::: MATERIAL PROVIDED
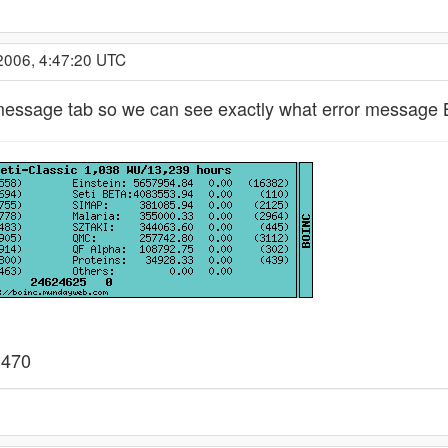
2006, 4:47:20 UTC
 message tab so we can see exactly what error message B
 470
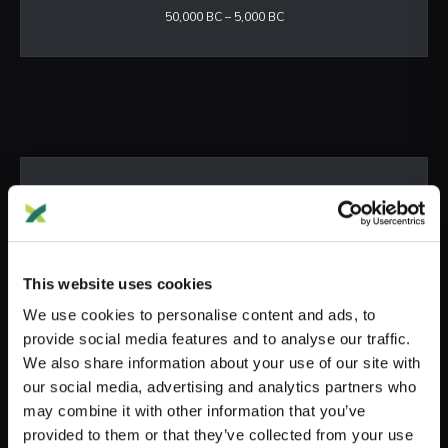
50,000 BC – 5,000 BC
ANCIENT
Neolithic & Bronze Age
5,000 BC – 1,200 BC
This website uses cookies
We use cookies to personalise content and ads, to
provide social media features and to analyse our traffic.
We also share information about your use of our site with
our social media, advertising and analytics partners who
may combine it with other information that you’ve
provided to them or that they’ve collected from your use
HISTORIC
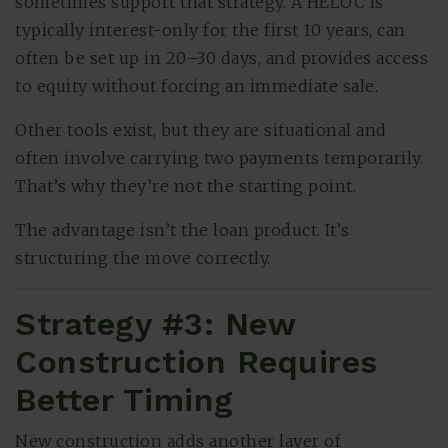
sometimes support that strategy. A HELOC is
typically interest-only for the first 10 years, can
often be set up in 20–30 days, and provides access
to equity without forcing an immediate sale.
Other tools exist, but they are situational and
often involve carrying two payments temporarily.
That’s why they’re not the starting point.
The advantage isn’t the loan product. It’s
structuring the move correctly.
Strategy #3: New
Construction Requires
Better Timing
New construction adds another layer of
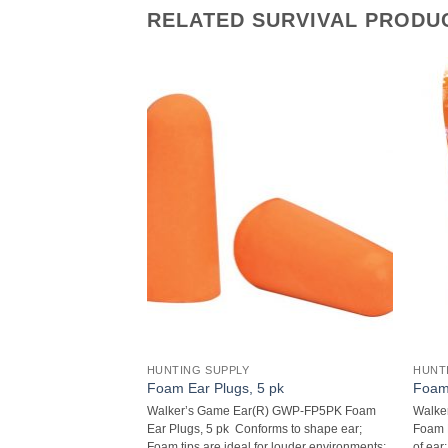
RELATED SURVIVAL PRODU
HUNTING SUPPLY
HUNT
ashlight with Angle
Foam Ear Plugs, 5 pk
Foam 
Walker’s Game Ear(R) GWP-FP5PK Foam
Walke
8-Lumen 9-LED
Ear Plugs, 5 pk  Conforms to shape ear;
Foam E
Head  28 lumens;
Foam tips are ideal for louder environments;
of ear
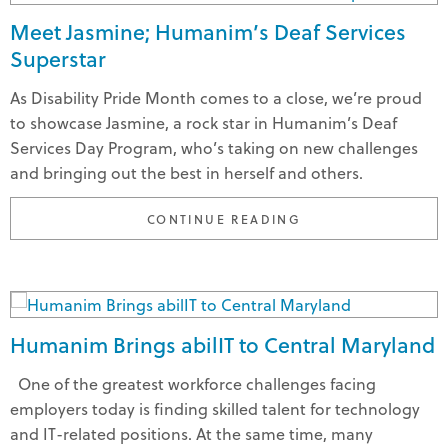
Meet Jasmine; Humanim’s Deaf Services
Superstar
As Disability Pride Month comes to a close, we’re proud
to showcase Jasmine, a rock star in Humanim’s Deaf
Services Day Program, who’s taking on new challenges
and bringing out the best in herself and others.
"MEET JASMINE; H
CONTINUE READING
Humanim Brings abilIT to Central Maryland
One of the greatest workforce challenges facing
employers today is finding skilled talent for technology
and IT-related positions. At the same time, many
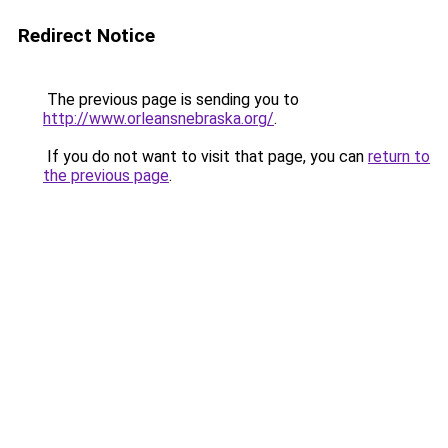
Redirect Notice
The previous page is sending you to
http://www.orleansnebraska.org/
.
If you do not want to visit that page, you can
return to
the previous page
.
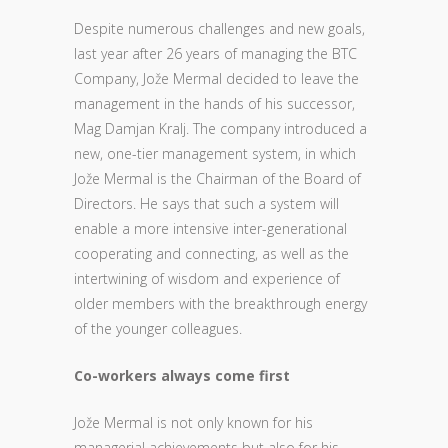
Despite numerous challenges and new goals,
last year after 26 years of managing the BTC
Company, Jože Mermal decided to leave the
management in the hands of his successor,
Mag Damjan Kralj. The company introduced a
new, one-tier management system, in which
Jože Mermal is the Chairman of the Board of
Directors. He says that such a system will
enable a more intensive inter-generational
cooperating and connecting, as well as the
intertwining of wisdom and experience of
older members with the breakthrough energy
of the younger colleagues.
Co-workers always come first
Jože Mermal is not only known for his
managerial achievements but also for his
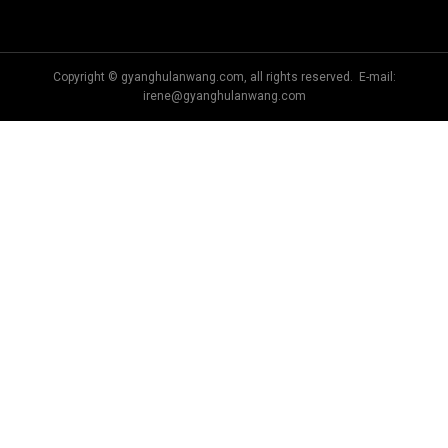
Copyright © gyanghulanwang.com, all rights reserved. E-mail:
irene@gyanghulanwang.com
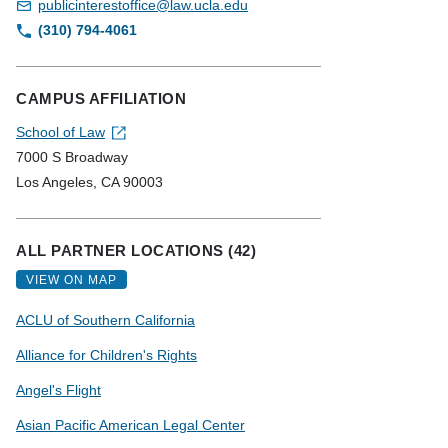
publicinterestoffice@law.ucla.edu
(310) 794-4061
CAMPUS AFFILIATION
School of Law
7000 S Broadway
Los Angeles, CA 90003
ALL PARTNER LOCATIONS (42)
VIEW ON MAP
ACLU of Southern California
Alliance for Children's Rights
Angel's Flight
Asian Pacific American Legal Center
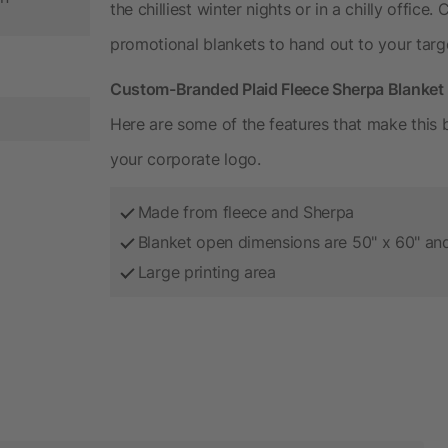
the chilliest winter nights or in a chilly offic
promotional blankets to hand out to your targ
Custom-Branded Plaid Fleece Sherpa Blanket 
Here are some of the features that make this b
your corporate logo.
Made from fleece and Sherpa
Blanket open dimensions are 50" x 60" and
Large printing area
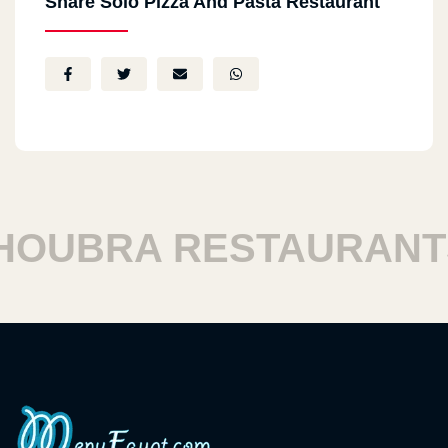
Share Solo Pizza And Pasta Restaurant
UBRA RESTAURANTS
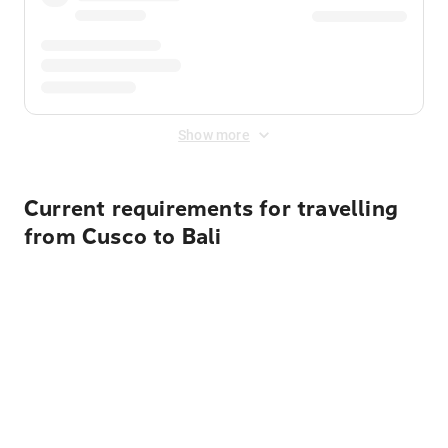
Show more
Current requirements for travelling
from Cusco to Bali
::::::
WHAT YOU ARE ASKED TO DO:
Return all lines above that mention the word "information".

RESPONSE BOX:
We also share information about your use of our site with
may combine it with other information that you’ve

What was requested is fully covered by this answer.